### TRY IT
With the pictures left out, write out exactly the lines of the listing below that run from the line with "As for Twitter" through the line with "for everyone.".

┌─ LISTED ENTRIES

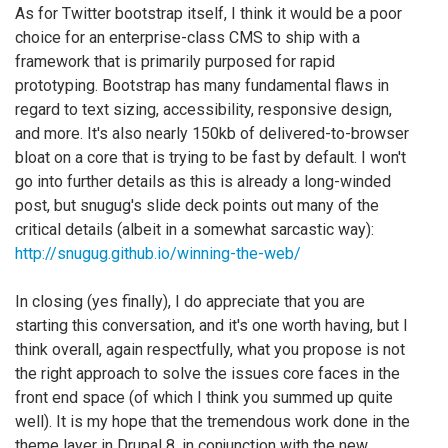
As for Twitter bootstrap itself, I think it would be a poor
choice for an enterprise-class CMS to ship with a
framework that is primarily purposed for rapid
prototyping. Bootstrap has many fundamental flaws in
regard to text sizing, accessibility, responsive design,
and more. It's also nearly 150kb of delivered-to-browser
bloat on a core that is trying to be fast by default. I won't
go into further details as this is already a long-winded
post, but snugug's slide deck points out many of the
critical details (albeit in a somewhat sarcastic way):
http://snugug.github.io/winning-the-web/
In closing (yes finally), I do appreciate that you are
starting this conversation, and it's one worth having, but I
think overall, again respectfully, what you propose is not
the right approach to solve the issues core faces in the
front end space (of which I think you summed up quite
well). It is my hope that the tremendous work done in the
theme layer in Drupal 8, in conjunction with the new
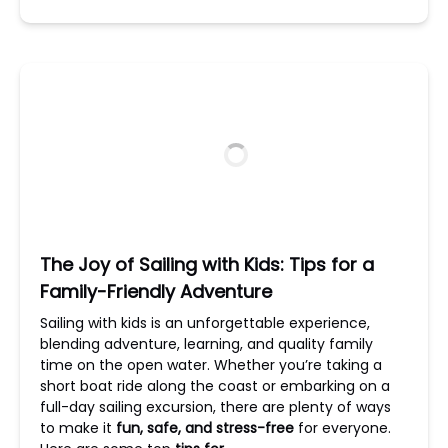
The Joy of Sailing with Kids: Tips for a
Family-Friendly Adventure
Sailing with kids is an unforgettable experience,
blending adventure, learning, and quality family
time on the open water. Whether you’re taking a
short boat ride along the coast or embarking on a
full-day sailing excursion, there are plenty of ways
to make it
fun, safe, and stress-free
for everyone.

└─
┌─ LISTED ENTRIES

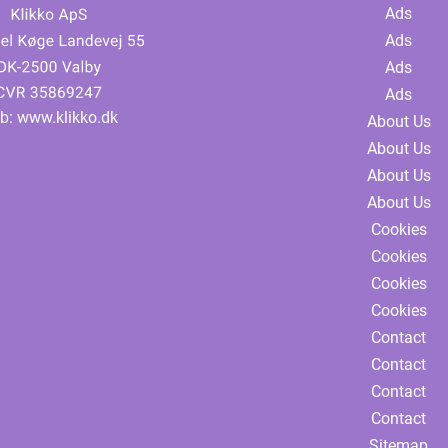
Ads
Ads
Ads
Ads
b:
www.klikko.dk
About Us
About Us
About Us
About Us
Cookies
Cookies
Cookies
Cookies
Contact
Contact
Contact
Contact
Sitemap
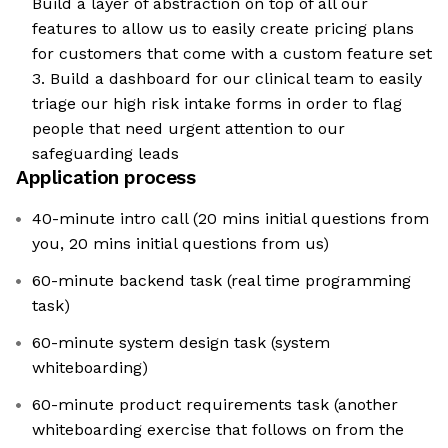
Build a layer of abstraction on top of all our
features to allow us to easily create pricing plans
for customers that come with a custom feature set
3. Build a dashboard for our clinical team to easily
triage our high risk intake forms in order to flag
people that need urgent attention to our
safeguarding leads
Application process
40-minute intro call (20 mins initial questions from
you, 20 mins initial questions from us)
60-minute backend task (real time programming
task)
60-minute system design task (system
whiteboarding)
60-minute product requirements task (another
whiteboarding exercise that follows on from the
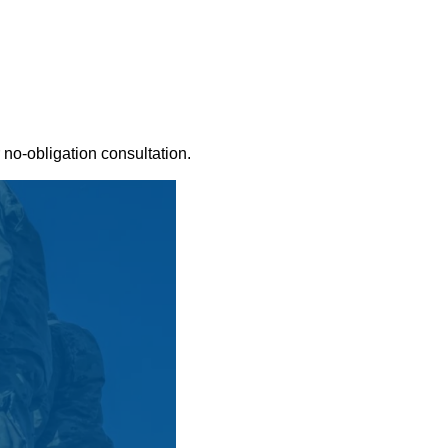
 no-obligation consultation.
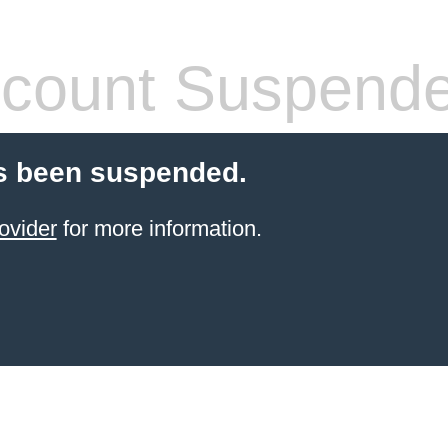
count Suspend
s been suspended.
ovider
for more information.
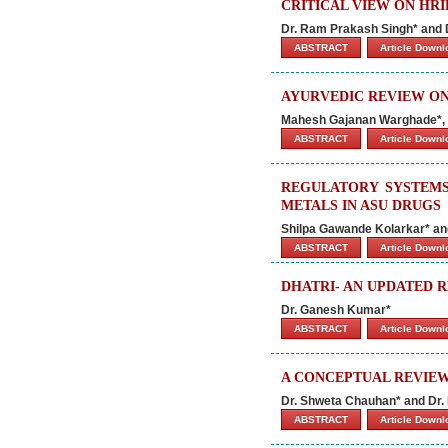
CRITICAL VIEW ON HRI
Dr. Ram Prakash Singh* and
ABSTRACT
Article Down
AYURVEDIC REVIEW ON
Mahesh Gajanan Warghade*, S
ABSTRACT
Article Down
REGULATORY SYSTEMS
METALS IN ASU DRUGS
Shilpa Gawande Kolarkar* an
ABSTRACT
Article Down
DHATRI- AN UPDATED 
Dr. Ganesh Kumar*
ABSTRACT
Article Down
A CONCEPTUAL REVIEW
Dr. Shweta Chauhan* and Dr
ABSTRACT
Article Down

└─
┌─ LISTED ENTRIES

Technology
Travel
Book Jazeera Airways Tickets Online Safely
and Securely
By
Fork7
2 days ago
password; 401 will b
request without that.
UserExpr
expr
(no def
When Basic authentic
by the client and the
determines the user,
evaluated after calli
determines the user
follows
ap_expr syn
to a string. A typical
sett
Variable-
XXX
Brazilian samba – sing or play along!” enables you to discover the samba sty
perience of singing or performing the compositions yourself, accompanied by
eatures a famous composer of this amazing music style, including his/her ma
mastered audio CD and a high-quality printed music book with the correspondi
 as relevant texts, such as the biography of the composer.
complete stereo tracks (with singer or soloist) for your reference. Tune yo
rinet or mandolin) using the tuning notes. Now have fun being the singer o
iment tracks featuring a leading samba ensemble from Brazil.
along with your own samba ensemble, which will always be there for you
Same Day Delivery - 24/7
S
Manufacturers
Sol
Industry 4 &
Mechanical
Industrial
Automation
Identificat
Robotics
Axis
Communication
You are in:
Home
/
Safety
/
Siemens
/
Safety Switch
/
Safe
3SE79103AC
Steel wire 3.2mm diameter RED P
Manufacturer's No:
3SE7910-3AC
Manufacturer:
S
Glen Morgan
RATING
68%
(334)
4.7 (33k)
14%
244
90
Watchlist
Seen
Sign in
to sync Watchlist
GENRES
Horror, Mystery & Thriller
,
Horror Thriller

└─

### EXPECTED ANSWER
As for Twitter bootstrap itself, I think it would be a poor
choice for an enterprise-class CMS to ship with a
framework that is primarily purposed for rapid
prototyping. Bootstrap has many fundamental flaws in
regard to text sizing, accessibility, responsive design,
and more. It's also nearly 150kb of delivered-to-browser
bloat on a core that is trying to be fast by default. I won't
go into further details as this is already a long-winded
post, but snugug's slide deck points out many of the
critical details (albeit in a somewhat sarcastic way):
http://snugug.github.io/winning-the-web/
In closing (yes finally), I do appreciate that you are
starting this conversation, and it's one worth having, but I
think overall, again respectfully, what you propose is not
the right approach to solve the issues core faces in the
front end space (of which I think you summed up quite
well). It is my hope that the tremendous work done in the
theme layer in Drupal 8, in conjunction with the new
The Joy of Sailing with Kids: Tips for a
Family-Friendly Adventure
Sailing with kids is an unforgettable experience,
blending adventure, learning, and quality family
time on the open water. Whether you’re taking a
short boat ride along the coast or embarking on a
full-day sailing excursion, there are plenty of ways
to make it
fun, safe, and stress-free
for everyone.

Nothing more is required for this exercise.